A única mudança, menos sutil do que parece, é que antigamente a gente achava que as outras pessoas eram mais felizes por omissão. Ou seja, a gente achava que o casal tal era feliz porque não os via brigando, porque eles não lavavam sua roupa suja diante de nós, não se estapeavam na nossa frente; e por isso nos surpreendíamos quando se separavam: “mas eles pareciam tão felizes!” Hoje isso mudou, as pessoas passaram a mistificar as outras de forma ativa, e agora a gente acha que o casal tal é feliz não porque não os vê brigando, mas porque eles dizem que são felizes o tempo todo, sem que ninguém pergunte. E fulano que não vê o filho há seis meses mostra aqui e ali as fotos dele, os dois juntos sorrindo e meu filho, como eu te amo, gente, vê como eu sou um paizão?, e talvez, quem sabe, daqui a tantos anos o filho tome isso como atenuante, é, o puto realmente gostava de mim.
Todos dizem isso, claro, através do Facebook. E com tudo isso, com esse império de mentiras que não são mentiras, de verdades que não eram verdades, é engraçado como mais pessoas se tornam mais infelizes porque comparam a felicidade aparente dos outros com a sua própria, e vêm que suas vidas jamais serão como as vidas dos outros parecem ser, como as vidas dos outros nunca serão.
Velhices
A vida é para quem pode.
Eu, por exemplo, tinha um ideal de velhice: queria ser um velho sibarita, com um passado de pecados grandes e pequenos, um passado de vergonhas e de shhhs discretos — e na lembrança tudo de ruim que uma pessoa pode fazer na vida em nome de um hedonismo desenfreado.

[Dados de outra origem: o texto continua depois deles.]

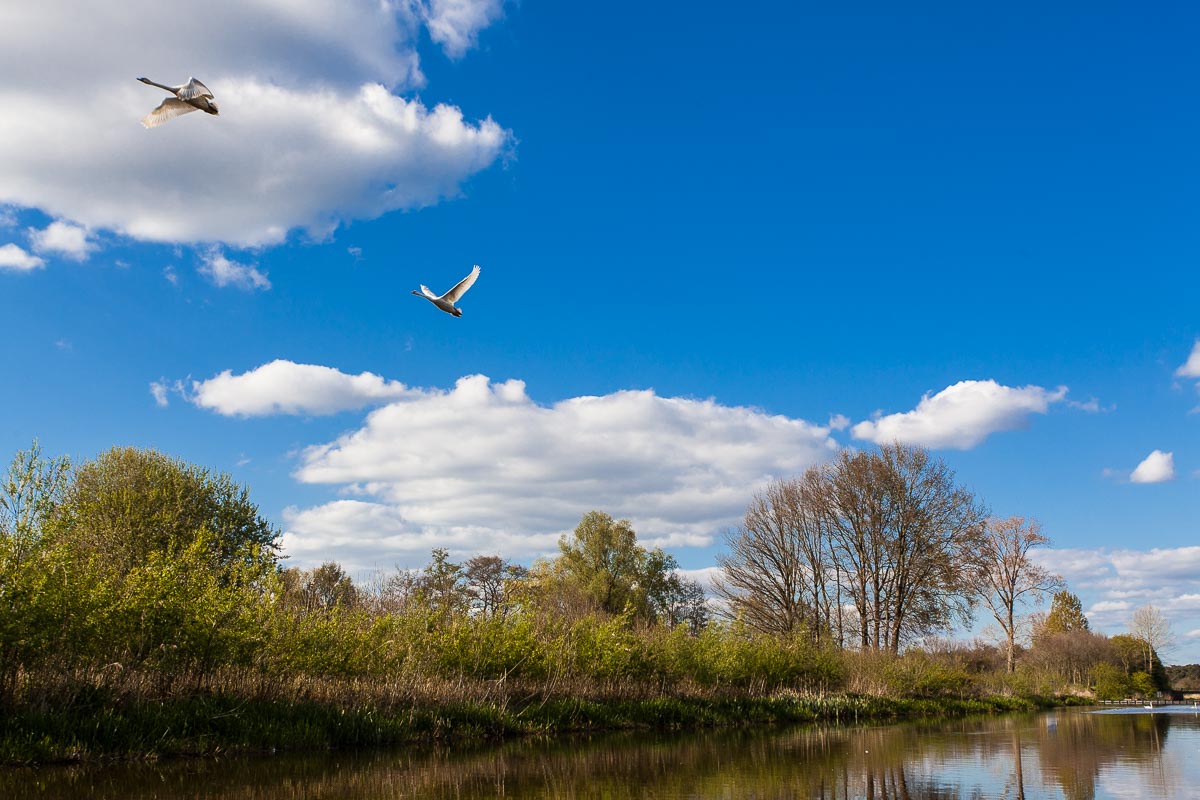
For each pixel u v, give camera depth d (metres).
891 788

Queria ter uma velhice de velhas chorando ao pé da minha cova, como um Brás Cubas moderno, e se não fosse querer demais queria umas novinhas chorando também; o seio arfando, era o seio que eu queria fazer arfar mesmo depois de morto.
Queria uma velhice desdentada mas de sorriso fácil, uma velhice de transplante de fígado, uma velhice de tosses em meio a baforadas, uma velhice de meninas dóceis diante do velho safado em troca de uns dinheiros aí.
Enquanto pude, enquanto ainda havia esperança, quis uma velhice de histórias que encantavam jovens incapazes de viver com tamanho abandono, velhice de histórias que atrás do riso escancarado mascaram sua maldade egoísta, escondem a dor que causaram — uma velhice de cínico que admite que a vida só pode ser realmente aproveitada apesar dos outros, e não se arrepende de nada disso.
Velhice de culpa se possível, de dolo se necessário.
Uma velhice de tornozelos inchados pela cachaça e de memórias esquecidas, memórias boas, que as memórias ruins a gente tenta enterrar e finge que não existem.
Enquanto pude: uma velhice de gente errada, que essa é a velhice que vale a pena, quando nada mais funciona direito, quando a gente percebe que a velhice não é um bicho de sete cabeças, tem apenas duas e nenhuma funciona direito.
Sei não, mas deu tudo errado, eu não sabia que as lembranças do futuro tinham que ser agora, e é, não vai dar mesmo, a preguiça não deixa e a ressaca é dura de aguentar, e minha filha já disse que vai vender meus livros quando eu morrer e quer saber o preço de cada um deles para não ter prejuízo.